L’économie créative marocaine : un moteur sous-estimé qui redéfinit la croissance
Selon un rapport de l’IFC publié en avril 2026, l’économie créative marocaine dépasse désormais la santé et les services financiers en matière de création d’emplois, révélant un potentiel stratégique encore sous-exploité.
ÉCONOMIE
Rédaction Atlas Original
7/7/20263 min read
Longtemps reléguées au second plan des politiques économiques, les industries culturelles et créatives marocaines s’imposent aujourd’hui comme un levier de croissance majeur. Le dernier rapport de l’International Finance Corporation (IFC) marque un tournant : non seulement ce secteur progresse rapidement, mais il surpasse désormais des piliers traditionnels comme la santé ou les services financiers en matière de création d’emplois. Une réalité qui oblige à repenser les priorités économiques du pays.
Avec plus de 116 000 emplois générés en 2023 et près de 43 milliards de dirhams de revenus, l’économie créative confirme son poids croissant dans le tissu productif national. Elle représente environ 2,4 % du PIB, un niveau comparable à des secteurs historiquement considérés comme stratégiques, tels que la logistique ou les industries extractives.
Mais au-delà des chiffres, c’est la nature même de cette croissance qui interpelle. Contrairement aux secteurs capitalistiques, l’économie créative repose sur le talent, l’innovation et la valorisation du patrimoine.

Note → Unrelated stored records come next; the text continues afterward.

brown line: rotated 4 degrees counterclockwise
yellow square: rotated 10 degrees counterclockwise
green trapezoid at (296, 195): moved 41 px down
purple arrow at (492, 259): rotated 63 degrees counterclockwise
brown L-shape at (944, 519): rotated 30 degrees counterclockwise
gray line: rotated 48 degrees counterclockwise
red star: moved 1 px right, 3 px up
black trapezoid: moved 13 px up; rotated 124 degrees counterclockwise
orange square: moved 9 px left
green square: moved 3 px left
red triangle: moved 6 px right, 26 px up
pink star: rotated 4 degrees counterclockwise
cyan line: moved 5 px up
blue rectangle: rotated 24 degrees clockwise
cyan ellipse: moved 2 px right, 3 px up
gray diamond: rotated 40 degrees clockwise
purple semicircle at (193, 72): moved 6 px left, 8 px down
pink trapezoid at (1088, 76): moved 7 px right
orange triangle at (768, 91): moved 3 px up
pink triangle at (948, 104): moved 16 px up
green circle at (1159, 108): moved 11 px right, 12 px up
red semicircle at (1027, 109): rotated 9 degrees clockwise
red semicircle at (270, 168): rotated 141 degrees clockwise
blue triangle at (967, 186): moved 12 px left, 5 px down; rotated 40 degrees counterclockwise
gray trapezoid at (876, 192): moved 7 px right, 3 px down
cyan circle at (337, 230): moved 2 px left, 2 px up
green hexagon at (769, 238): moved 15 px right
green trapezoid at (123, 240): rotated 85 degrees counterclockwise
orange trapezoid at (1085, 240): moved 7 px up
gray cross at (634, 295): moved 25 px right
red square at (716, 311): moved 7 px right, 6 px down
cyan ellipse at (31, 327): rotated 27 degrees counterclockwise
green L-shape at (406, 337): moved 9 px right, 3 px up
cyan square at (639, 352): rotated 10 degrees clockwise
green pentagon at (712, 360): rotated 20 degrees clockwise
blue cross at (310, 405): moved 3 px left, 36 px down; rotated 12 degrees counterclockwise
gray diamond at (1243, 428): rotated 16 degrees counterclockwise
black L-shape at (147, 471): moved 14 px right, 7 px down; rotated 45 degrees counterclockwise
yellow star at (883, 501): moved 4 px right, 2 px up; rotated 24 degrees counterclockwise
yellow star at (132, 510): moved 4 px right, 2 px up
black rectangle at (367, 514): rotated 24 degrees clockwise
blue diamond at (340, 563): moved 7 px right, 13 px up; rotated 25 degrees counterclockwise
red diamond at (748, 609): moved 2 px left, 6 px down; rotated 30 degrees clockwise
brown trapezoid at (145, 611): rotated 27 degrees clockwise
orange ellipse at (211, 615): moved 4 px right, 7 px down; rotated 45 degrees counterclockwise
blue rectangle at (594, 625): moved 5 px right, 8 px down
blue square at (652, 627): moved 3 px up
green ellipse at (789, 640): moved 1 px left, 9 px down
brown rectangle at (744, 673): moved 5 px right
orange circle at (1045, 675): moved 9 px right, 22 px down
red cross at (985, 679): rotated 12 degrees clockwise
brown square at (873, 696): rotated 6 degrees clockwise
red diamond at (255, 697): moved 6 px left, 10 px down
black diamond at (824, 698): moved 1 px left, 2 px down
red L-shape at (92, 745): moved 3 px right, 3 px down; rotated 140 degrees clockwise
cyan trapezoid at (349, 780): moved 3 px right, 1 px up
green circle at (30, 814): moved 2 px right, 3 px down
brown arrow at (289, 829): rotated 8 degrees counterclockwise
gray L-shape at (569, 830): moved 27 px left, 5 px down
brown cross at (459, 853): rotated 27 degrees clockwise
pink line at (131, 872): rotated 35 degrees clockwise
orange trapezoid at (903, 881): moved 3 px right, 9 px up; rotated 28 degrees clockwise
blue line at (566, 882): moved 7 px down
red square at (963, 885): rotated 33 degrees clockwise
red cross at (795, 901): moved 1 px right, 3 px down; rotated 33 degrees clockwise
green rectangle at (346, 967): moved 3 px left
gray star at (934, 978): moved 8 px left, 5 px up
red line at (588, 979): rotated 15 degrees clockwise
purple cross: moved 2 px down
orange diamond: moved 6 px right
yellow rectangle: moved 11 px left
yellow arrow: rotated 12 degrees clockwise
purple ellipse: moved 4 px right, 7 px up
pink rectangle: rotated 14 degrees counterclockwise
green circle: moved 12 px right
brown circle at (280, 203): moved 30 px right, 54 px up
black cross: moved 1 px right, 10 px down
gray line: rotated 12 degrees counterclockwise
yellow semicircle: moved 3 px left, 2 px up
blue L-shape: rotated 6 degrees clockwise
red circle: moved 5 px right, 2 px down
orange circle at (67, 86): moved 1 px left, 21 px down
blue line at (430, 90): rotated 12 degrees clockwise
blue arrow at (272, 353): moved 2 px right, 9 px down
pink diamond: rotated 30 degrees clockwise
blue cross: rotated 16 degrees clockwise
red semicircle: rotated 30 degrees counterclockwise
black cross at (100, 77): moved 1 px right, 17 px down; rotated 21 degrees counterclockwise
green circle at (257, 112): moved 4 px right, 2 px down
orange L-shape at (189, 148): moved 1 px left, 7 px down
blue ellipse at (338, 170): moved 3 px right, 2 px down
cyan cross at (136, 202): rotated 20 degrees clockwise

Elle constitue ainsi un vecteur puissant d’inclusion, notamment pour les jeunes et les femmes, qui représentent respectivement une part significative des emplois du secteur.


Mode, design, arts vivants, artisanat, tourisme culturel : plusieurs segments affichent des performances remarquables. Certains, comme l’événementiel ou les arts de la scène, ont vu leurs revenus plus que doubler, tandis que la mode et le design enregistrent des croissances spectaculaires.
Cette vitalité témoigne d’un changement profond : la culture n’est plus seulement un marqueur identitaire, elle devient un actif économique.
À l’approche de la Coupe du monde 2030, co-organisée par le Maroc, les opportunités de visibilité internationale et d’investissements étrangers pourraient encore accélérer cette transformation.
Une dynamique portée par des filières en pleine expansion
Malgré son potentiel, l’économie créative reste largement marginalisée dans les circuits de financement. En 2021, elle n’a capté que moins de 0,5 % du crédit total accordé aux entreprises, et à peine 3 % des structures créatives ont eu accès à un financement externe.
Ce déficit révèle un décalage préoccupant entre la réalité économique du secteur et sa perception par les institutions financières. Jugé risqué, souvent informel et difficile à évaluer, il peine à bénéficier d’outils adaptés, notamment en matière de financement basé sur la propriété intellectuelle.
Un paradoxe structurel : un secteur dynamique… mais sous-financé


L’enjeu est désormais clair : transformer cet élan en stratégie durable. Le rapport de l’IFC plaide pour la mise en place d’une politique nationale dédiée, incluant la création de hubs créatifs, le renforcement du cadre juridique et des mécanismes de financement spécifiques.
Plus largement, il s’agit de changer de regard. L’économie créative ne doit plus être perçue comme un secteur périphérique, mais comme un pilier à part entière du développement.
Dans un contexte où les modèles économiques traditionnels montrent leurs limites, elle offre une alternative fondée sur la valeur immatérielle, la diversité culturelle et l’innovation.
Faire de la créativité une priorité politique
Le Maroc dispose d’atouts indéniables : une richesse culturelle reconnue, une jeunesse créative et une position géographique propice aux échanges internationaux. Encore faut-il structurer cet écosystème pour en faire un véritable moteur de croissance.
Car derrière chaque œuvre, chaque création, il y a bien plus qu’une expression artistique : il y a un emploi, une entreprise, et potentiellement, une nouvelle trajectoire économique pour le pays.